Treatment of hyperparathyroidism depends upon the way in which the patient presents to the physician. Because most cases are asymptomatic at presentation, no immediate therapy is usually necessary and a thorough diagnostic evaluation can be undertaken. When the patient presents with a hypercalcemic crisis (e.g., obtunded with serum calcium levels of greater than 12 mg/dL), management of the hypercalcemia must take precedence over diagnostic studies. Most hypercalcemic patients are dehydrated and may require several liters of parenteral fluids to lower the serum calcium into the 11.0 mg/dL range. Once hydration has been reestablished and the patient is stable, further decisions about therapy can be made.

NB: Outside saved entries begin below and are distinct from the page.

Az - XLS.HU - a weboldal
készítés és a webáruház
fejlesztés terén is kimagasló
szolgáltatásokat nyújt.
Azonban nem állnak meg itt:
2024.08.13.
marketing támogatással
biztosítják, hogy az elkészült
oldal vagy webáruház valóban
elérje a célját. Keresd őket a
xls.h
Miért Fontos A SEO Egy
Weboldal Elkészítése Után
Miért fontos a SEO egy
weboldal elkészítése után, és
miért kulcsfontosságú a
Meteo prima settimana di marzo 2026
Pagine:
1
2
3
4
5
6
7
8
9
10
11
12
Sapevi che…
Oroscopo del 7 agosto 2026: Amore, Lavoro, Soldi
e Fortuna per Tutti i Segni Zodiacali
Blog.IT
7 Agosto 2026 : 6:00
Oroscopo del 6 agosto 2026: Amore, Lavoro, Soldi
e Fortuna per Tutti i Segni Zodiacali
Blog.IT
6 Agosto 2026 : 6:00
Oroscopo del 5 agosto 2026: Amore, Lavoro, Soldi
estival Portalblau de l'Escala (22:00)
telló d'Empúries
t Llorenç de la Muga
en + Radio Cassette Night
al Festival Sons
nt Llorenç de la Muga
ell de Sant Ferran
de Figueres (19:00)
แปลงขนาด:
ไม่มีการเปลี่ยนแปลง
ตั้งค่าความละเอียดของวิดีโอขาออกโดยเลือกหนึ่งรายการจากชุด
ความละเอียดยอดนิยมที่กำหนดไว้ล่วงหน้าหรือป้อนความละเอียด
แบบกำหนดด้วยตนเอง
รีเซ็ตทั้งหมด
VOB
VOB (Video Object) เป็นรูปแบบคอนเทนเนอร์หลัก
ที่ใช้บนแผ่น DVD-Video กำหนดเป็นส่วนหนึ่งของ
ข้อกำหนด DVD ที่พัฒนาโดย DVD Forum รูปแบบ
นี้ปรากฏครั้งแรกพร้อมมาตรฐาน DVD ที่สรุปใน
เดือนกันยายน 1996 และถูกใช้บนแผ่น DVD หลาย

At this time, there is no effective medical therapy for primary hyperparathyroidism. Beta-blockers, estrogen therapy in postmenopausal women, phosphate supplementation with potassium phosphate (Neutra-Phos-K), etidronate disodium (Didronel), or oral cellulose phosphate with dietary calcium restriction may lower serum calcium levels, while other aspects of the disease may progress. The second-generation bisphosphonates, alendronate, and risedronate can lower serum calcium levels, but long-term studies are needed to document their effect on the disease and whether they alter fracture rates. A new class of drug, calcimimetic agents, is under study. Calcimimetics activate the calcium sensing receptor in the parathyroid gland and inhibit PTH secretion. A long active calcimimetic agent, cinacolcet, is now approved by the Food and Drug Administration (FDA) for the treatment of secondary hyperparathyroidism with renal failure and for hypercalcemia from parathyroid cancer. This agent is not approved for the treatment of primary hyperparathyroidism, but early results suggest it may help control serum calcium levels. Therefore, long-term management of hyperparathyroidism must involve a decision about whether to intervene surgically or to follow the patient until there is an indication for surgery.
Because many cases of hyperparathyroidism are asymptomatic and without any potential complications of the disease at diagnosis, immediate surgery is not necessary, and some patients may never need an operation. A National Institutes of Health (NIH) consensus conference points out that because surgery is the only effective therapy for this disorder, the patient and the physician must realize that meticulous, long-term follow-up is necessary. Understanding of long-term complications is incomplete, and no study has randomized asymptomatic patients to surgery or medical follow-up.
There are indications for surgery in asymptomatic patients with primary hyperparathyroidism: (1) markedly elevated serum calcium (above 12.0 mg/dL); (2) history of life-threatening hypercalcemia; (3) reduced creatinine clearance (below 30% for age-matched normals); (4) nephrolithiasis; (5) markedly elevated 24-hour urinary calcium excretion (above 400 mg); and (6) reduced bone mass as measured by direct measurement (more than 2 standard deviations below age-matched normals). Surgery should be considered strongly in the following circumstances: (1) the patient desires surgery; (2) meticulous, long-term follow-ups are unlikely; (3) coexistent illness complicates management; and (4) the patient is young (younger than age 50 years). After successful surgery, recovery is rapid. Serum calcium levels normalize within hours to several days. There is a 90% reduction in recurrent renal stones in patients with nephrolithiasis. Bone mass also improves after surgery; patient can gain 12% to 20% of their femoral or lumbar density respectively in 4 years.